▶ **Text section**
============================================================

Re­search­ers dis­cover a novel gene in­volved in primary lymph­ed­ema

The Human Molecular Genetics laboratory of the de Duve Institute (UCLouvain), headed by Professor Miikka Vikkula, recently identified mutations in a novel gene, ANGPT2, responsible for primary lymphedema. Together with the Wihuri Research Institute and its director, Professor Kari Alitalo at the University of Helsinki, the laboratories could show how these mutations cause the disease.

"The mutations result in loss of the normal function of the ANGPT2 protein that is known to play a role in lymphatic and blood vessel maturation. This important discovery opens possibilities for the development of improved treatments of lymphedema," explains Professor Alitalo.

The discovery is recently published in Science Translational Medicine.

Influence of the ANGPT2 gene mutations causing lymphedema shown in humans for the first time

Lymphedema is a strongly invalidating chronic disease resulting from abnormal development or function of the lymphatic system. In the patients, lymph is poorly drained from tissues, and thus accumulates in the extremities, causing swelling and fibrosis, limiting the mobility of the affected body part and increasing the likelihood of infections. Lymphedema can be either primary, which has no known underlying cause, or secondary, when it results from removed or damaged lymph vessels, e.g., after surgery, infection or cancer treatment. Primary lymphedema is often inherited.

============================================================

▶ **Provided material**
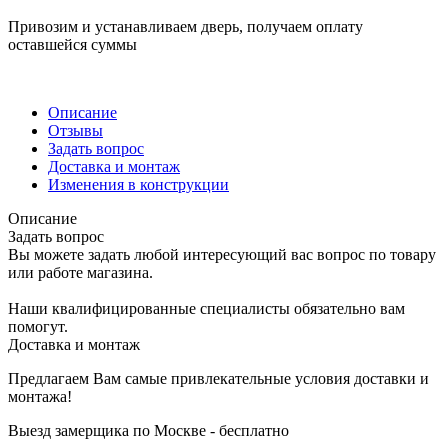
Привозим и устанавливаем дверь, получаем оплату
оставшейся суммы
Описание
Отзывы
Задать вопрос
Доставка и монтаж
Изменения в конструкции
Описание
Задать вопрос
Вы можете задать любой интересующий вас вопрос по товару
или работе магазина.
Наши квалифицированные специалисты обязательно вам
помогут.
Доставка и монтаж
Предлагаем Вам самые привлекательные условия доставки и
монтажа!
Выезд замерщика по Москве - бесплатно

============================================================

▶ **Problems to solve**
1. In the article on primary lymphedema, why does lymph build up in the patients' extremities, and what consequences does the text list? Answer in one to three sentences.
2. Answer these questions using the article on primary lymphedema:
(a) Who heads the Human Molecular Genetics laboratory of the de Duve Institute?
(b) In which journal was the discovery published?
(c) When is lymphedema called secondary?
3. Reproduce the article on primary lymphedema verbatim from "The discovery is" to "is often inherited.".

▶ **Responses in order**
1. Lymph builds up in the extremities because it is poorly drained from the tissues. The buildup causes swelling and fibrosis, limits the mobility of the affected body part, and increases the likelihood of infections.

2.
(a) Professor Miikka Vikkula.
(b) Science Translational Medicine.
(c) When it results from removed or damaged lymph vessels, e.g., after surgery, infection or cancer treatment.

3.
The discovery is recently published in Science Translational Medicine.

Influence of the ANGPT2 gene mutations causing lymphedema shown in humans for the first time

Lymphedema is a strongly invalidating chronic disease resulting from abnormal development or function of the lymphatic system. In the patients, lymph is poorly drained from tissues, and thus accumulates in the extremities, causing swelling and fibrosis, limiting the mobility of the affected body part and increasing the likelihood of infections. Lymphedema can be either primary, which has no known underlying cause, or secondary, when it results from removed or damaged lymph vessels, e.g., after surgery, infection or cancer treatment. Primary lymphedema is often inherited.